— Start of SOURCE TEXT —

Strictly parsed: what does this mean for you? [1]
Documents which are not well-formed will not be handled by an
XML application. At all.
-
Tags and attributes are case-sensitive;
-
End tags cannot be omitted - every <p>
must have a </p>.
-
Tags must be correctly nested:
<b><i>This won't
work</b></i>
-
Empty tags (those which don't enclose any content) must be
marked with a trailing slash like this:
<xx/>
Strictly parsed: what does this mean for you? [2]
-
Most Web designers are sloppy.
-
More than ninety percent of all commercially authored Web
pages do not conform to any standard and are not valid
HTML.
-
Few if any of the commercially available WYSIWYG tools
generate valid HTML.
-
Web authors switching to XML will need to adopt much more
rigorous technical discipline.
Differences from SGML
-
Like HTML, simpler!
- I used to say 'much simpler', but now I'm not too sure...
-
Like HTML, optimised for delivery over restricted-bandwidth
links.
-
Unlike HTML, a true subset of SGML.
-
All valid XML documents are valid SGML documents.
-
SGML tools (conforming to ISO 8879) will work with XML.
-
Organisations with an existing committment to SGML will
find the transition to XML much simpler.
A bit about the other bits
- XML is a language for describing other languages
- Most of these are application specific
- Some are very general
- XLink: a
vocabulary for linking between XML documents
- XPath and
XPointer: vocabularies
for describing positions inside XML documents
- XSL-T: a
vocabulary for transforming XML documents
- XML
Schema: a vocabulary for describing vocabularies
- SMIL
(Synchonised Multimedia Integration Language): a
vocabulary for integrating and synchronising multimedia
presentations
- SOAP
(Simple Object Access Protocol): a vocabulary for
exchanging computation requests between heterogenous
agents in a network.

— End of SOURCE TEXT —

TASK TO CARRY OUT:
Write the next part of the notes on XML, picking up after their final entry on SOAP. The items have nothing to do with what follows.

— Start of RAW RECORDS —

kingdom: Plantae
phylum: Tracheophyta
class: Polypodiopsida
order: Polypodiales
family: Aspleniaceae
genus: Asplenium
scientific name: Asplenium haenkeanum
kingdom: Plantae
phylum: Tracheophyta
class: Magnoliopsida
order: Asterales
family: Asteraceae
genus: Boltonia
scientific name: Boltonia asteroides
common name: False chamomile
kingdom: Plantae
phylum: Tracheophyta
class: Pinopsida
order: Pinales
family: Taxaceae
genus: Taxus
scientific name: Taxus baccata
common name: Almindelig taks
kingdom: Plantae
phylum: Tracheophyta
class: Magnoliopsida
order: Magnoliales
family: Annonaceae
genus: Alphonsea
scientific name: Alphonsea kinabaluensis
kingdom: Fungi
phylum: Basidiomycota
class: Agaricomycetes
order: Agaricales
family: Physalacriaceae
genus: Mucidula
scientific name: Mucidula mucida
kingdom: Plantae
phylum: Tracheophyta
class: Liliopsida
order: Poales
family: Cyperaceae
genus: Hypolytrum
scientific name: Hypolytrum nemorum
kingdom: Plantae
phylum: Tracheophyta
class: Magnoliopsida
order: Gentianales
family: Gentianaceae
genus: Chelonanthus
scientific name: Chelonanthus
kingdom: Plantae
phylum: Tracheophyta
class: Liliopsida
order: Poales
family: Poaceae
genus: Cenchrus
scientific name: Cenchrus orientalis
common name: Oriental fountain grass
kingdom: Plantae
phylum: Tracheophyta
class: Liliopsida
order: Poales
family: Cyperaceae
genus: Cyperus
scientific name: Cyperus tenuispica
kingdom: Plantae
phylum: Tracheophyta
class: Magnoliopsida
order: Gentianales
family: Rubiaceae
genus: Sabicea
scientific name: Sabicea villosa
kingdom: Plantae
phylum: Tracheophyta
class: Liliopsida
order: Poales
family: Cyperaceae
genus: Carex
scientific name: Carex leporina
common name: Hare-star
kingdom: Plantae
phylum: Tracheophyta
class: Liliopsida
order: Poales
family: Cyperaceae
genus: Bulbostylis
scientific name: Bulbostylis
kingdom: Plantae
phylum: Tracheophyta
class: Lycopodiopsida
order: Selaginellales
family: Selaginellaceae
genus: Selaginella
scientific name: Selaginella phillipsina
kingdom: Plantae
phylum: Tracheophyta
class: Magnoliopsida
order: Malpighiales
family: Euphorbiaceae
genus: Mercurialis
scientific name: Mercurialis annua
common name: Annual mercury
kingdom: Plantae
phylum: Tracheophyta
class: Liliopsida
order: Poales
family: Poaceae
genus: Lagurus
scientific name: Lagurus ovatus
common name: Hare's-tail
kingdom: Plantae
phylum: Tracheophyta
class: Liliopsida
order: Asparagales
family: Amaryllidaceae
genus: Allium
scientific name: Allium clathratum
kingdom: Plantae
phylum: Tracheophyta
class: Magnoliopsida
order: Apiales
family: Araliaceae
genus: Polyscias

— End of RAW RECORDS —

RESULT BELOW:
- All of these key standards are looked after by W3C
A bit about the other bits [ii]: XLink
- In HTML, you need to use a special element (the A or Anchor tag)
to be the start of a link
-
In XML any element can be the start of a link
- Currently, Mozilla/Netscape 6 is the
only 'mainstream' browser which partly supports this
- W3C's Amaya 4
also partly supports it
- Several other demo and prototype implementations
- No mainstream browser fully supports XLink
A bit about the other bits [iii]: XPath and XPointer
- In HTML, you need to use a special element (the A or Anchor
tag) to be the target of a link
- In XML a link can target any element in the target document
- Several demo and prototype implementations
- No mainstream browser fully supports this
- You've heard this before somewhere, haven't you?
A bit about the other bits [iv]: XSL-T
- 'eXtensible Stylesheet Language - Transformations'
-
A language for manipulating document structure
-
Maps any XML dialect into any other (or even to plain text)
-
Declarative, pattern matching language, conceptually like
Prolog
-
Extremely powerful, unquestionably useful.
-
But not really a stylesheet language
Digression: Visual Appearance and Stylesheets [i]
-
XML documents are not necessarily or primarily intended to
be viewed by people, but when they are...
-
The visual appearance of a document should be controlled by
stylesheets.
-
The appearance of this one is.
-
In XML as in HTML you don't have to use stylesheets.
-
If you don't, you will get a plain, simple appearance.
If people are interested, you can open the stylesheet for
this presentation, slideshow.css, in a text editor.
Visual Appearance and Stylesheets [ii]
-
A special stylesheet language, XSL, was conceived to
support the new features of XML.
-
Two parts:
-
XSL-T, the Transformation language
- I've described this above
-
XSL-FO, formatting objects
-
A comprehensive language for descibing the fine detail of
document presentation.
-
Produces prolix, semantically impoverished markup.
-
Not supported by any client yet.
- Really a stylesheet language...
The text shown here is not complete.